I have a geeky secret; I used to be really into ray-tracing and 3D graphics not so much from an “art” point of view – although I do have an interest in that and computer modelling/visualisation checks a lot of boxes for me as I always wanted to be a civil engineer or architect (well, I kind of am… but with computers..!)
it was one of the only applications I found in the early/mid 90’s that could really tax a machine and I spent a lot of time playing with large render jobs using PovRay and progressed to 3D studio for DOS and then a bit of a dabble with building render farms using 3DS Max before I had to go and get a “proper” job with less spare time.
I would love the time to get back into it, with the power available today you could produce some awesome images, although maybe I am somewhat hampered through lack of talent… maybe that will be downloadable now?
….So anyway, here’s an interesting article on how DreamWorks Animation have sped up access to their render farm using Ibrix Parallel file server software… they shift a lot of data!

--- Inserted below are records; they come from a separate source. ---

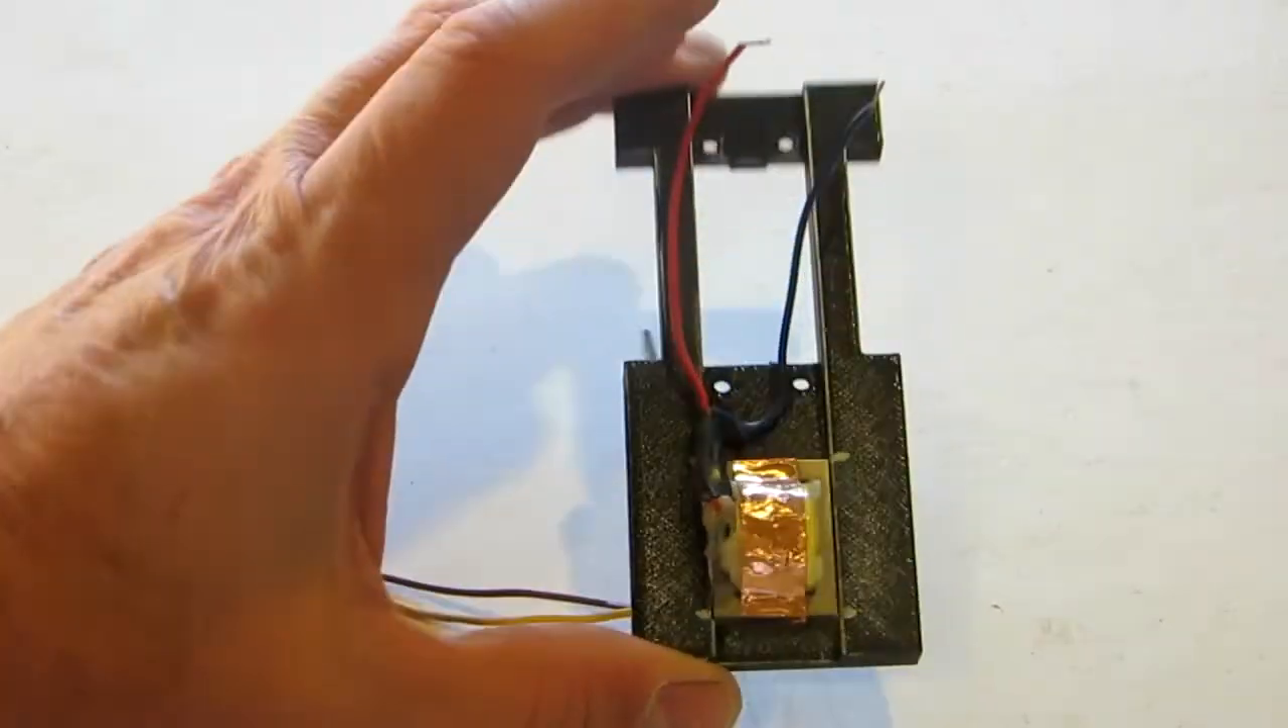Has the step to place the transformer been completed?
Yes.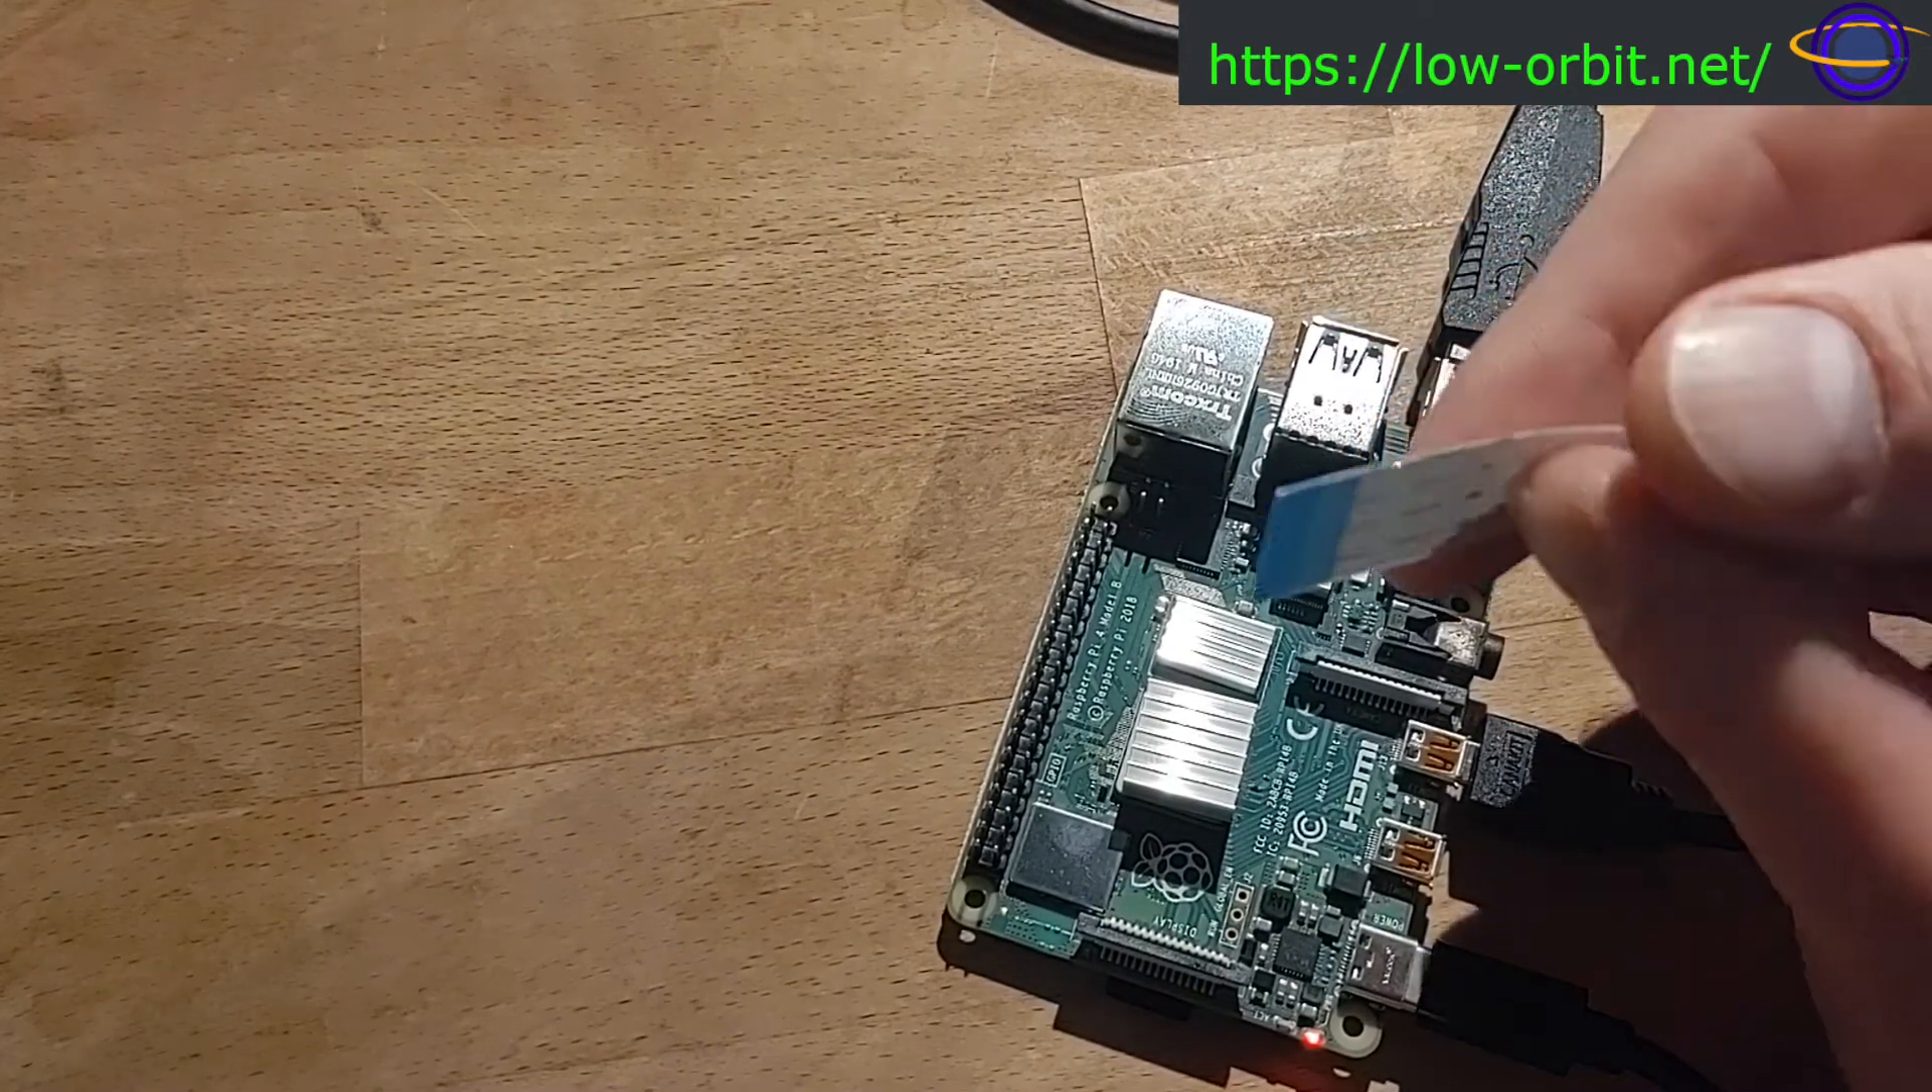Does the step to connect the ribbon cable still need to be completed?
Yes.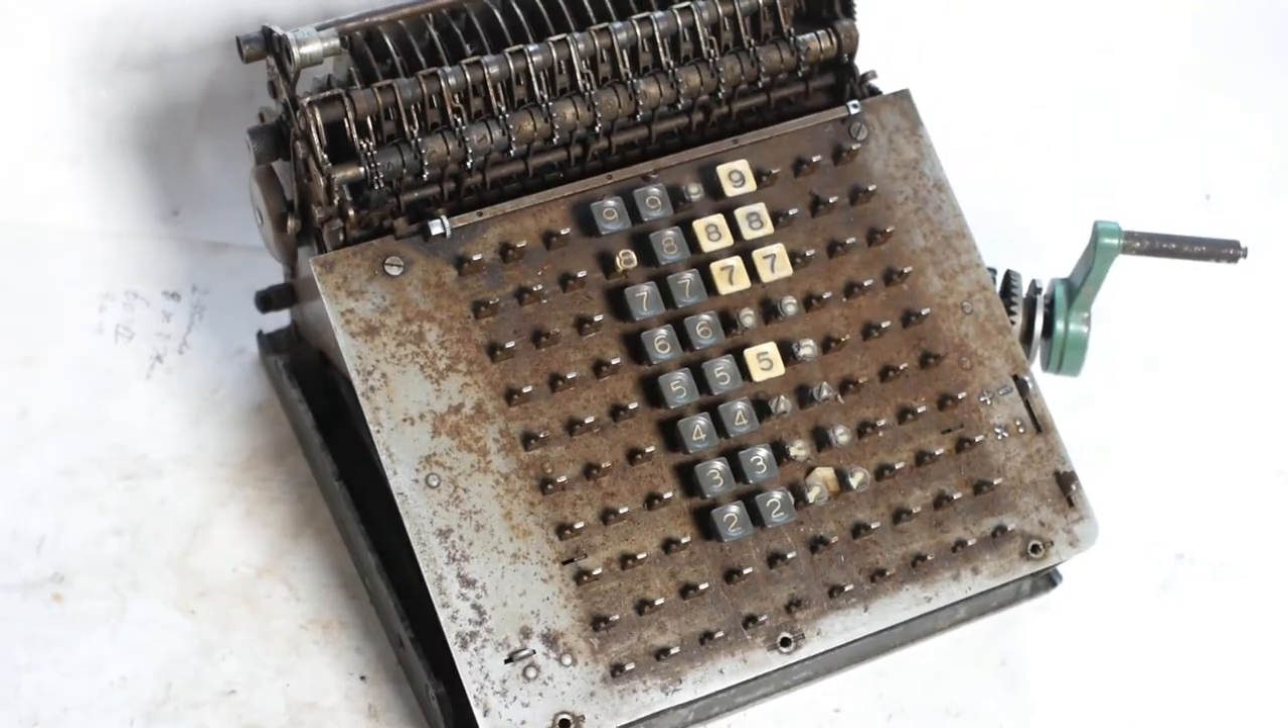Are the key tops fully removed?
No.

I’ve worked on a project where we’ve tried to implement similar high-performance grid-based storage systems for large media files; but they were somewhat less successful/undeveloped; this one looks promising.
I wonder if these kind of vendors will start moving into the virtualization space; it’s essentially the same principal.
Deliver large flat files (.VMDK), over cheap/scalable commodity media (GigE) as quick a possible
This would reduce the depende.ncy on expensive back-end fibre channel SANs, and you could invest more in flexible Ethernet – or maybe Infiniband to deliver networking and storage within a “virtual fabric”
If it’s “virtual” and “grid” based the quality/features of individual hardware devices (DL380, NAS device etc.) that make it up the overall grid are less important and a 100% software approach gives you the flexibility to pick & choose building blocks from the most appropriate/affordable manufacturer rather than be locked into a costly single vendor solution (HP EVA, EMC Clariion, DMX etc.)
Thanks to Martin at Bladewatch for the link.